Carrefour On-Premise Big Data Platform

Case Study

On-Premise Big Data Platform Developed for Carrefour

eSolutions has implemented for Carrefour Romania a big-data platform with the purpose of optimizing the company’s operations. The platform aggregates information about stocks, prices, sales, promotions, orders, etc. from shops and warehouses all over the country.

Data is collected and processed in a centralized manner in order to be subsequently consumed by other systems and applications, through APIs, or transferred to external systems.

The big-data platform implemented for Carrefour Romania increases performance and process scalability, has high availability to perform daily routine activities, and facilitates access to data for the entire ecosystem of apps and IT systems. The platform supports product lifecycle automation through integrated technologies and increases the speed at which changes can be made, therefore contributing to the optimization of operations by decreasing data processing time.

The Client

With over 10.100 stores in 34 countries, the Carrefour Group is the second retailer in the world and leading in Europe.

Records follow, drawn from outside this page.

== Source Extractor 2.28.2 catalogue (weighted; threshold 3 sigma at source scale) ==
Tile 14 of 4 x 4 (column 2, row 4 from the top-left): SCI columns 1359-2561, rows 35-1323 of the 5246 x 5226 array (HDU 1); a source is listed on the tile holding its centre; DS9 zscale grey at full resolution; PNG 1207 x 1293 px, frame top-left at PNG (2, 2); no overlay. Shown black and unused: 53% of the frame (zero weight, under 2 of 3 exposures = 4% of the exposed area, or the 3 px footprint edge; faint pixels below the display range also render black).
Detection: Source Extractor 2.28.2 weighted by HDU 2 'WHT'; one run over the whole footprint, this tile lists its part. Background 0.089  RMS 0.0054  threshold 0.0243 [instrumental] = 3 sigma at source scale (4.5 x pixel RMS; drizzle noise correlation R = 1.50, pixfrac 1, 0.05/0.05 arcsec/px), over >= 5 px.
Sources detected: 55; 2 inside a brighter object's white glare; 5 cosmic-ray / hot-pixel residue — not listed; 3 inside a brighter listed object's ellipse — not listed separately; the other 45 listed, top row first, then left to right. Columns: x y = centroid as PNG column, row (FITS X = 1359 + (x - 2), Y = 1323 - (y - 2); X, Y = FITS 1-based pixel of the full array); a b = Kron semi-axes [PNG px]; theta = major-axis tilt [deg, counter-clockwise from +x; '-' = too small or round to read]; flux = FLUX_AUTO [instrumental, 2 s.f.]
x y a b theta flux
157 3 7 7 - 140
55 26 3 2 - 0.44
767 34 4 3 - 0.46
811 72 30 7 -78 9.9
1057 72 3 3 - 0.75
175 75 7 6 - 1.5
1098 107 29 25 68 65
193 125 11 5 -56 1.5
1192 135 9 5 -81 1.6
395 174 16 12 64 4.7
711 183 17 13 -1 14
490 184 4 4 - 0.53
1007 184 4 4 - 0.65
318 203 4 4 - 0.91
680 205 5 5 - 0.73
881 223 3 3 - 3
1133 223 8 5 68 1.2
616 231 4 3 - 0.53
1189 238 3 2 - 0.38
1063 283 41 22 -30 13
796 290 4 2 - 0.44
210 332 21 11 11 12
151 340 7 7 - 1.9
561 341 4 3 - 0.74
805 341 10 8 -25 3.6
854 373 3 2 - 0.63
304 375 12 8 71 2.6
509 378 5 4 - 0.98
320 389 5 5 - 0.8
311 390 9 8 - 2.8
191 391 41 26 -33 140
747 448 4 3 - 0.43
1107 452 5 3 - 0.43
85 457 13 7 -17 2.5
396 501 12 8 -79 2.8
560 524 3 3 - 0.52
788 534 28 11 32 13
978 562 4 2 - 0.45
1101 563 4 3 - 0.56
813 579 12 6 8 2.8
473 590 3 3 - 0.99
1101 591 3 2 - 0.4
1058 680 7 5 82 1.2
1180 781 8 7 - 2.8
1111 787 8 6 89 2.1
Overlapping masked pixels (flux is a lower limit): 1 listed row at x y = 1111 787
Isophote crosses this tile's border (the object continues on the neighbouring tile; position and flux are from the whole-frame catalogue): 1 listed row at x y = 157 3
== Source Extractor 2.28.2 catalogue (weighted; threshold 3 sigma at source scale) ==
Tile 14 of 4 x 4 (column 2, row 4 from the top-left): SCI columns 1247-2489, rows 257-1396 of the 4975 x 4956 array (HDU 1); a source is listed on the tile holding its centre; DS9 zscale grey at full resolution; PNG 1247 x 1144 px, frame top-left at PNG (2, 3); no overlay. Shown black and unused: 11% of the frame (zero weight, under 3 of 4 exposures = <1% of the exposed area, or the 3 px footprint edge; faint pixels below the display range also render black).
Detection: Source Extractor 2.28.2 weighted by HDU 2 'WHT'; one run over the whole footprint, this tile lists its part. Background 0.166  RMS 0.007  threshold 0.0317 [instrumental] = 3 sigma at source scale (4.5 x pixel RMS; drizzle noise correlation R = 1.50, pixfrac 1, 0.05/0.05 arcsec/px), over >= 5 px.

Daily, over 10 million customers visit Carrefour stores across the world, enjoying a wide variety of products and services at fair prices.

In Romania, the Carrefour Group offers its customers multiple shopping possibilities, both in physical shops as well as online, through the unique portal at www.carrefour.ro or through the delivery service BRINGO.

Business Challenge

With the evolution of the company, business needs and technical requirements have increased. Thus, our partner was dealing with a series of challenges, such as: accumulating large volumes of data over time, as a result of increasing the number of stores; heterogeneous systems that were producing data; increasing data processing needs and transforming it into valuable information; the need to dramatically decrease the time in which data becomes available (real-time/ near real-time).

Therefore, the client was facing difficulties in centralizing, processing, and transmitting data due to its large volume, inconsistency, and lack of standardization. Communication between applications and platforms was hampered by the complexity of the ecosystem and the inexistence of a standardized approach.

Solution delivered

  • The first step in laying the foundation of the big-data platform was to install and configure the infrastructure (servers, virtual machines). We opted for scalable cloud-ready infrastructure, using the Hadoop platform.
  • For the data collection/transfer/ingestion layer we chose Apache NiFi, an extremely flexible, efficient, and complete solution. We used Apache Hadoop (HDFS), on multiple nodes, for distributed data storage. Distributed data processing is made with Apache Spark and real-time events are processed with Apache Kafka (Kafka streams).
  • Storage of data processed according to business needs is made using Apache Cassandra (high performance for scalability, throughput, and availability). For other usage scenarios, PostgreSQL, Redis, and Apache Druid are also used.
  • Data is offered for consumption (ingestion) in different formats, via secure APIs.
  • From the security point of view, differentiated access was configured between different data areas, alerts were configured, as well as data recovery procedures in case of emergency.
  • The platform includes a monitoring solution offering information and alerts not only concerning the infrastructure and technical components but also for the business processes being executed. For logging and monitoring, we used ELK Stack (Elasticsearch, Logstash, Kibana).
  • The solution has been built so that any component can scale horizontally for future business needs or technological developments, offering, at the same time, high availability and fast access to data.

Results

The big-data platform implemented for Carrefour gathers data from across 400 stores concerning 500.000 unique products, being updated and served to other applications in real-time. There are aggregated, among others, 35 million records that show the image of each product (stock, price, attributes, promotions, etc.) in all stores. Data flows processed in one day exceed 10 billion records.

The platform helps streamline and simplify internal processes, ensuring real-time access to data for the entire Carrefour application ecosystem, thus becoming a unique operational data source. For Carrefour customers, the entire process translates into improving the shopping experience through the eCommerce platform and product delivery services (Bringo).

The Team

The first phase of the project started at the end of 2017. Subsequently, new flows and features have been constantly developed, the project still being in progress. The project team is a complex one, including Big Data Solution Architects, Big Data Developers, Big Data Engineers, SysOps, Project Manager.

Technologies

Apache NiFi (for Data Ingest), HDFS (for Data Lake), Kafka Streams (for Event Sourcing), Spark (for Batch Processing), PostgreSQL, Redis, Cassandra, Druid (for Data Storage).